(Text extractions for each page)
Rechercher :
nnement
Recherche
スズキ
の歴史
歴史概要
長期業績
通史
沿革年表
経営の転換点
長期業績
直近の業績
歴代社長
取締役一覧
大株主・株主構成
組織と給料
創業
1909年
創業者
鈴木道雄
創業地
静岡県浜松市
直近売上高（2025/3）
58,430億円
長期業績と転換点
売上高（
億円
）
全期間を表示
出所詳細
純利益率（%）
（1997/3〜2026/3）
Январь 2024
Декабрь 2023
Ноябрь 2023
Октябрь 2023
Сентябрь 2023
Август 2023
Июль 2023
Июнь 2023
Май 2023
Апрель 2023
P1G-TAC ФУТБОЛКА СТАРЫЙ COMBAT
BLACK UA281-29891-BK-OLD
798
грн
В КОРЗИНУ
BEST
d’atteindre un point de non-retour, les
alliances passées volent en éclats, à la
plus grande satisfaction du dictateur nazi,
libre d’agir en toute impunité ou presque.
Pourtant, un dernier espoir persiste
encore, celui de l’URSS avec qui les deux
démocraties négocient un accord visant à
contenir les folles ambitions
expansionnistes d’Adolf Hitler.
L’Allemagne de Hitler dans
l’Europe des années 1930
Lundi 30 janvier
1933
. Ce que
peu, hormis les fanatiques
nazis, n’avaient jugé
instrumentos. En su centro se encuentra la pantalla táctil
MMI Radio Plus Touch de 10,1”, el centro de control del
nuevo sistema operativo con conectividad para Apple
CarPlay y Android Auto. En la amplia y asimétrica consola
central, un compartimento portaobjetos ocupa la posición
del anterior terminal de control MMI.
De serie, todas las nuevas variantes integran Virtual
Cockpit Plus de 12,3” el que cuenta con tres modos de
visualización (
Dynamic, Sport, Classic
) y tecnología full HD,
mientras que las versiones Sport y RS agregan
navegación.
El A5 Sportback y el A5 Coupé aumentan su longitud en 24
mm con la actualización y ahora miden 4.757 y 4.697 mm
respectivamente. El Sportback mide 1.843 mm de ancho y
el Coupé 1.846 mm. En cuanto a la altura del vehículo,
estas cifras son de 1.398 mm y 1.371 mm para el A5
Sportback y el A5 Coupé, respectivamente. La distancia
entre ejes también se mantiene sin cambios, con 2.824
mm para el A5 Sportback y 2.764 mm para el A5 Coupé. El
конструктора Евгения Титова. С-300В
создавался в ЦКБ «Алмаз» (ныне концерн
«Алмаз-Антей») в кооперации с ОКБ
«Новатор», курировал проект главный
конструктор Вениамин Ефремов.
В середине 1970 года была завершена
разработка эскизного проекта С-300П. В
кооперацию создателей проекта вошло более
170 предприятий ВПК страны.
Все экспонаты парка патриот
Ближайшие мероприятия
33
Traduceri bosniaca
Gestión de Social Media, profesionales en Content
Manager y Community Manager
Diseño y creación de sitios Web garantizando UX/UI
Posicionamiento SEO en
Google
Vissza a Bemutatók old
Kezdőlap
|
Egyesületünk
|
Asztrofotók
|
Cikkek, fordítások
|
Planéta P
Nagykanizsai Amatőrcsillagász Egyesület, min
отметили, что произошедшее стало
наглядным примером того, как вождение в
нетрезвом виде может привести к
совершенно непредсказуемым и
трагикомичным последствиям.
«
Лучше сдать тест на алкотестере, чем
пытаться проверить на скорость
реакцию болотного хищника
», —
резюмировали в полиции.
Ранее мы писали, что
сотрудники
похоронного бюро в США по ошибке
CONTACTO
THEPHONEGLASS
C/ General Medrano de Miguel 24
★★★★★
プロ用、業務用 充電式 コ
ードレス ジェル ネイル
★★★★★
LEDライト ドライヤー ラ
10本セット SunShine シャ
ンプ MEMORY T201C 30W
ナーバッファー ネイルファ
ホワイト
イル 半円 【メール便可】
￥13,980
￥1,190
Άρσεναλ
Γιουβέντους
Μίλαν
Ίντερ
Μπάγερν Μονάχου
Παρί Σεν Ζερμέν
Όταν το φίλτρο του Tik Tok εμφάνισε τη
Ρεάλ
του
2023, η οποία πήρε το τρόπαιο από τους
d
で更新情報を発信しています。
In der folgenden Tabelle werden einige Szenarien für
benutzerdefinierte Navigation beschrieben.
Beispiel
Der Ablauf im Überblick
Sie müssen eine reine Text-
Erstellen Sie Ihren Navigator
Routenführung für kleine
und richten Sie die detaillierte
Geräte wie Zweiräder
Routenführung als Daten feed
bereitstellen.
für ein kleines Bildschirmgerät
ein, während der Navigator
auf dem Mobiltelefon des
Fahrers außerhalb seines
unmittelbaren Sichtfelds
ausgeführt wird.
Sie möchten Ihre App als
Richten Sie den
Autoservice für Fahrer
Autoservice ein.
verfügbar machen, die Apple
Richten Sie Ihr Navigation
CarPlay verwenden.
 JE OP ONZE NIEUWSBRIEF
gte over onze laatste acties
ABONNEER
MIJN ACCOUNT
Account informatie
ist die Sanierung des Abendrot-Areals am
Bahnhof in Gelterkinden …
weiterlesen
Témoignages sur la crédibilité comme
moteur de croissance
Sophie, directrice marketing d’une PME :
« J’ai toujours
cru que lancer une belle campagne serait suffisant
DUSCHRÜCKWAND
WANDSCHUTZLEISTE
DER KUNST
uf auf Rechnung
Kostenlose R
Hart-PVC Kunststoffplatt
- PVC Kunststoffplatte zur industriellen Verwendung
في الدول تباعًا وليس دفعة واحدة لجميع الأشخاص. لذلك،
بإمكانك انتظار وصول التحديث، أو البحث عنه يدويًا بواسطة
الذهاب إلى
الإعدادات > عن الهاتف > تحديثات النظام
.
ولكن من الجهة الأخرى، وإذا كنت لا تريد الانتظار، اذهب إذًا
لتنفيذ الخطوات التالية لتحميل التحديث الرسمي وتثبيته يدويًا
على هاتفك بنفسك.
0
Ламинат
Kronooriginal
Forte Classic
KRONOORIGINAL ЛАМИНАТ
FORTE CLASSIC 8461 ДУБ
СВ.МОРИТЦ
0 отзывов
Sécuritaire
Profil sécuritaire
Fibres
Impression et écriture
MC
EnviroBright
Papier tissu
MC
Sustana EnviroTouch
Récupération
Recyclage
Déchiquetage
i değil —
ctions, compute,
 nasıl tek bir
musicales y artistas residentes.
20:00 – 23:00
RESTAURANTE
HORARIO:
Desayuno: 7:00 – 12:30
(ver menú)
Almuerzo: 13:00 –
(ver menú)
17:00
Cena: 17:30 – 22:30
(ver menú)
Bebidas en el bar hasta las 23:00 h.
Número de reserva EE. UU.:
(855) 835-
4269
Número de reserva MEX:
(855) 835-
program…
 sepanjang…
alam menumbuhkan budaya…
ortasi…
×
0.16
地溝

*ASSIGNED TASK*.
Write out every line of text from all of the items above, keeping each line word for word.

*RESULT BELOW*.
Rechercher :
nnement
Recherche
スズキ
の歴史
歴史概要
長期業績
通史
沿革年表
経営の転換点
長期業績
直近の業績
歴代社長
取締役一覧
大株主・株主構成
組織と給料
創業
1909年
創業者
鈴木道雄
創業地
静岡県浜松市
直近売上高（2025/3）
58,430億円
長期業績と転換点
売上高（
億円
）
全期間を表示
出所詳細
純利益率（%）
（1997/3〜2026/3）
Январь 2024
Декабрь 2023
Ноябрь 2023
Октябрь 2023
Сентябрь 2023
Август 2023
Июль 2023
Июнь 2023
Май 2023
Апрель 2023
P1G-TAC ФУТБОЛКА СТАРЫЙ COMBAT
BLACK UA281-29891-BK-OLD
798
грн
В КОРЗИНУ
BEST
d’atteindre un point de non-retour, les
alliances passées volent en éclats, à la
plus grande satisfaction du dictateur nazi,
libre d’agir en toute impunité ou presque.
Pourtant, un dernier espoir persiste
encore, celui de l’URSS avec qui les deux
démocraties négocient un accord visant à
contenir les folles ambitions
expansionnistes d’Adolf Hitler.
L’Allemagne de Hitler dans
l’Europe des années 1930
Lundi 30 janvier
1933
. Ce que
peu, hormis les fanatiques
nazis, n’avaient jugé
instrumentos. En su centro se encuentra la pantalla táctil
MMI Radio Plus Touch de 10,1”, el centro de control del
nuevo sistema operativo con conectividad para Apple
CarPlay y Android Auto. En la amplia y asimétrica consola
central, un compartimento portaobjetos ocupa la posición
del anterior terminal de control MMI.
De serie, todas las nuevas variantes integran Virtual
Cockpit Plus de 12,3” el que cuenta con tres modos de
visualización (
Dynamic, Sport, Classic
) y tecnología full HD,
mientras que las versiones Sport y RS agregan
navegación.
El A5 Sportback y el A5 Coupé aumentan su longitud en 24
mm con la actualización y ahora miden 4.757 y 4.697 mm
respectivamente. El Sportback mide 1.843 mm de ancho y
el Coupé 1.846 mm. En cuanto a la altura del vehículo,
estas cifras son de 1.398 mm y 1.371 mm para el A5
Sportback y el A5 Coupé, respectivamente. La distancia
entre ejes también se mantiene sin cambios, con 2.824
mm para el A5 Sportback y 2.764 mm para el A5 Coupé. El
конструктора Евгения Титова. С-300В
создавался в ЦКБ «Алмаз» (ныне концерн
«Алмаз-Антей») в кооперации с ОКБ
«Новатор», курировал проект главный
конструктор Вениамин Ефремов.
В середине 1970 года была завершена
разработка эскизного проекта С-300П. В
кооперацию создателей проекта вошло более
170 предприятий ВПК страны.
Все экспонаты парка патриот
Ближайшие мероприятия
33
Traduceri bosniaca
Gestión de Social Media, profesionales en Content
Manager y Community Manager
Diseño y creación de sitios Web garantizando UX/UI
Posicionamiento SEO en
Google
Vissza a Bemutatók old
Kezdőlap
|
Egyesületünk
|
Asztrofotók
|
Cikkek, fordítások
|
Planéta P
Nagykanizsai Amatőrcsillagász Egyesület, min
отметили, что произошедшее стало
наглядным примером того, как вождение в
нетрезвом виде может привести к
совершенно непредсказуемым и
трагикомичным последствиям.
«
Лучше сдать тест на алкотестере, чем
пытаться проверить на скорость
реакцию болотного хищника
», —
резюмировали в полиции.
Ранее мы писали, что
сотрудники
похоронного бюро в США по ошибке
CONTACTO
THEPHONEGLASS
C/ General Medrano de Miguel 24
★★★★★
プロ用、業務用 充電式 コ
ードレス ジェル ネイル
★★★★★
LEDライト ドライヤー ラ
10本セット SunShine シャ
ンプ MEMORY T201C 30W
ナーバッファー ネイルファ
ホワイト
イル 半円 【メール便可】
￥13,980
￥1,190
Άρσεναλ
Γιουβέντους
Μίλαν
Ίντερ
Μπάγερν Μονάχου
Παρί Σεν Ζερμέν
Όταν το φίλτρο του Tik Tok εμφάνισε τη
Ρεάλ
του
2023, η οποία πήρε το τρόπαιο από τους
d
で更新情報を発信しています。
In der folgenden Tabelle werden einige Szenarien für
benutzerdefinierte Navigation beschrieben.
Beispiel
Der Ablauf im Überblick
Sie müssen eine reine Text-
Erstellen Sie Ihren Navigator
Routenführung für kleine
und richten Sie die detaillierte
Geräte wie Zweiräder
Routenführung als Daten feed
bereitstellen.
für ein kleines Bildschirmgerät
ein, während der Navigator
auf dem Mobiltelefon des
Fahrers außerhalb seines
unmittelbaren Sichtfelds
ausgeführt wird.
Sie möchten Ihre App als
Richten Sie den
Autoservice für Fahrer
Autoservice ein.
verfügbar machen, die Apple
Richten Sie Ihr Navigation
CarPlay verwenden.
 JE OP ONZE NIEUWSBRIEF
gte over onze laatste acties
ABONNEER
MIJN ACCOUNT
Account informatie
ist die Sanierung des Abendrot-Areals am
Bahnhof in Gelterkinden …
weiterlesen
Témoignages sur la crédibilité comme
moteur de croissance
Sophie, directrice marketing d’une PME :
« J’ai toujours
cru que lancer une belle campagne serait suffisant
DUSCHRÜCKWAND
WANDSCHUTZLEISTE
DER KUNST
uf auf Rechnung
Kostenlose R
Hart-PVC Kunststoffplatt
- PVC Kunststoffplatte zur industriellen Verwendung
في الدول تباعًا وليس دفعة واحدة لجميع الأشخاص. لذلك،
بإمكانك انتظار وصول التحديث، أو البحث عنه يدويًا بواسطة
الذهاب إلى
الإعدادات > عن الهاتف > تحديثات النظام
.
ولكن من الجهة الأخرى، وإذا كنت لا تريد الانتظار، اذهب إذًا
لتنفيذ الخطوات التالية لتحميل التحديث الرسمي وتثبيته يدويًا
على هاتفك بنفسك.
0
Ламинат
Kronooriginal
Forte Classic
KRONOORIGINAL ЛАМИНАТ
FORTE CLASSIC 8461 ДУБ
СВ.МОРИТЦ
0 отзывов
Sécuritaire
Profil sécuritaire
Fibres
Impression et écriture
MC
EnviroBright
Papier tissu
MC
Sustana EnviroTouch
Récupération
Recyclage
Déchiquetage
i değil —
ctions, compute,
 nasıl tek bir
musicales y artistas residentes.
20:00 – 23:00
RESTAURANTE
HORARIO:
Desayuno: 7:00 – 12:30
(ver menú)
Almuerzo: 13:00 –
(ver menú)
17:00
Cena: 17:30 – 22:30
(ver menú)
Bebidas en el bar hasta las 23:00 h.
Número de reserva EE. UU.:
(855) 835-
4269
Número de reserva MEX:
(855) 835-
program…
 sepanjang…
alam menumbuhkan budaya…
ortasi…
×
0.16
地溝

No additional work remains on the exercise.